Annoncée fin octobre et censée être finalisée au plus tard début 2021, cette fusion doit donner naissance au numéro 4 mondial de l'automobile, abritant sous le même toit des marques emblématiques comme Peugeot, Citröen, Jeep, Alfa Romeo et Maserati.
L'opération approuvée par les deux partenaires en décembre prévoit la distribution d'un dividende ordinaire de 1,1 milliard d'euros à leurs actionnaires respectifs pour 2019. Ce montant doit être approuvé lors de la prochaine assemblée générale.
Pour PSA, ces dividendes représentent un montant de 1,23 euro par action, contre 0,78 euro versé sur l'exercice précédent, soit une hausse d'environ 58%.

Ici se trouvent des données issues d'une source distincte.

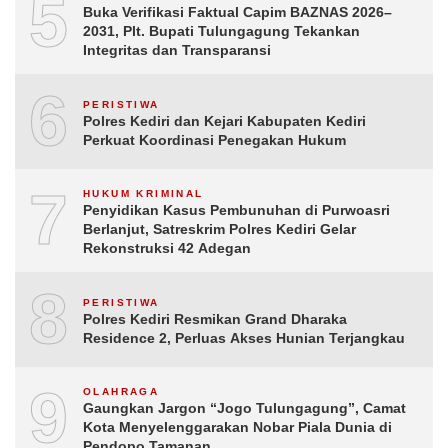
5
Buka Verifikasi Faktual Capim BAZNAS 2026–
2031, Plt. Bupati Tulungagung Tekankan
Integritas dan Transparansi
6
PERISTIWA
Polres Kediri dan Kejari Kabupaten Kediri
Perkuat Koordinasi Penegakan Hukum
7
HUKUM KRIMINAL
Penyidikan Kasus Pembunuhan di Purwoasri
Berlanjut, Satreskrim Polres Kediri Gelar
Rekonstruksi 42 Adegan
8
PERISTIWA
Polres Kediri Resmikan Grand Dharaka
Residence 2, Perluas Akses Hunian Terjangkau
9
OLAHRAGA
Gaungkan Jargon “Jogo Tulungagung”, Camat
Kota Menyelenggarakan Nobar Piala Dunia di
Pendopo Tamanan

La pandémie de Covid-19, qui a provoqué la dégringolade des marchés financiers, remet cependant en cause les termes financiers du mariage, ont indiqué à l'AFP des sources qui travaillent sur la transaction.

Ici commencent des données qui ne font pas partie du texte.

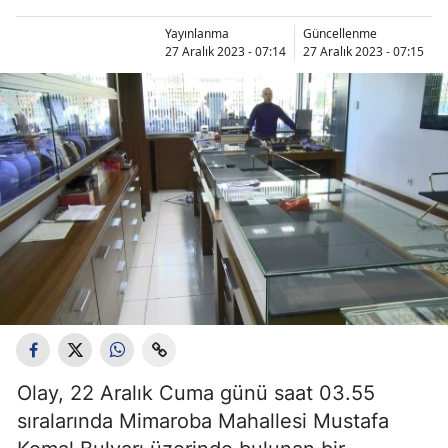
Yayınlanma
Güncellenme
27 Aralık 2023 - 07:14
27 Aralık 2023 - 07:15
Olay, 22 Aralık Cuma günü saat 03.55
sıralarında Mimaroba Mahallesi Mustafa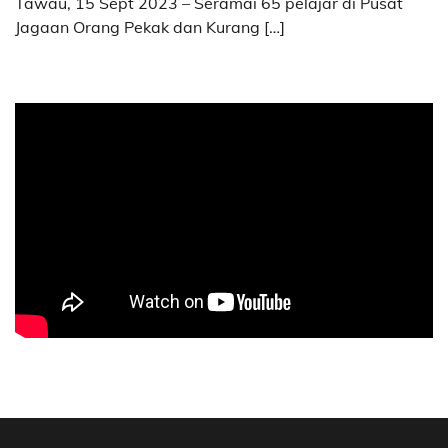
Tawau, 15 Sept 2023 – Seramai 65 pelajar di Pusat
Jagaan Orang Pekak dan Kurang […]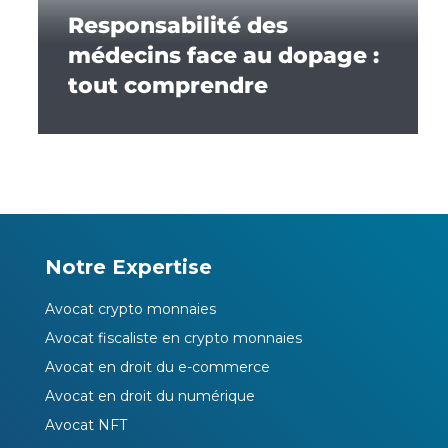
Responsabilité des
médecins face au dopage :
tout comprendre
Notre Expertise
Avocat crypto monnaies
Avocat fiscaliste en crypto monnaies
Avocat en droit du e-commerce
Avocat en droit du numérique
Avocat NFT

Selon ces sources, il n'est plus certain que PSA et FCA tiennent leur promesse de payer chacun le dividende de 1,1 milliard d'euros, car ils doivent préserver leurs liquidités dans le contexte de crise économique mondiale et sont soumis à la vigilance des gouvernements appelés à la rescousse pour relancer le marché automobile avec de l'argent public.

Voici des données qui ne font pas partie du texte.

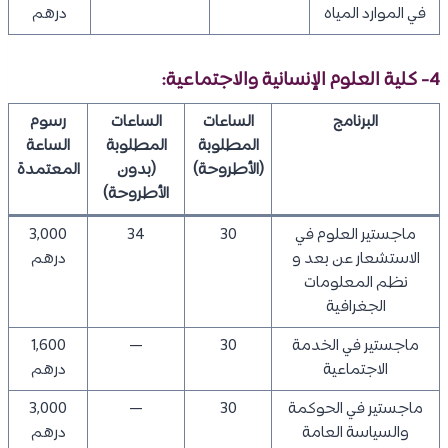
في الموارد المياه
درهم
4- كلية العلوم الإنسانية والاجتماعية:
البرنامج
الساعات
الساعات
رسوم
المطلوبة
المطلوبة
الساعة
(الأطروحة)
(بدون
المعتمدة
الأطروحة)
ماجستير العلوم في
30
34
3,000
الاستشعار عن بعد و
درهم
نظم المعلومات
الجغرافية
ماجستير في الخدمة
30
—
1,600
الاجتماعية
درهم
ماجستير في الحوكمة
30
—
3,000
والسياسة العامة
درهم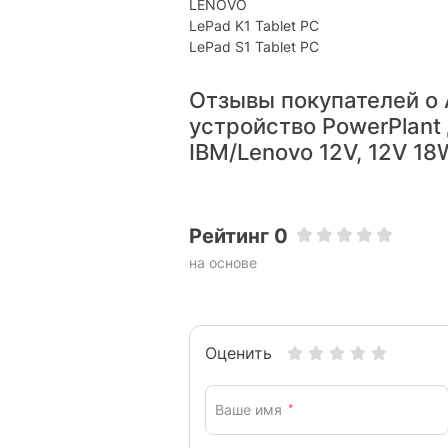
LENOVO
LePad K1 Tablet PC
LePad S1 Tablet PC
Отзывы покупателей о
устройство PowerPlant
IBM/Lenovo 12V, 12V 18W
Рейтинг 0
на основе
Оценить
Ваше имя
*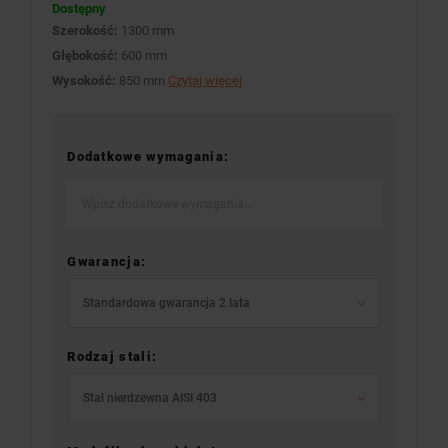
Dostępny
Szerokość:
1300 mm
Głębokość:
600 mm
Wysokość:
850 mm
Czytaj więcej
Dodatkowe wymagania:
Gwarancja:
Standardowa gwarancja 2 lata
Rodzaj stali:
Stal nierdzewna AISI 403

Interrogé jeudi par l'AFP sur le maintien ou non du montant de 1,23 euro par action annoncé lors de la publication des résultats annuels, un porte-parole du groupe n'était pas en mesure de le confirmer. "A aujourd'hui, c'est le montant que nous avons proposé le 26 février lors de nos résultats financiers. A ce stade, on n'a pas d'élément qui dise si on le remet en cause ou pas", a-t-il déclaré.
Ces derniers jours, de nombreux groupes français ont annoncé un report de leur assemblée générale et une réduction, voire une suppression, de leurs dividendes.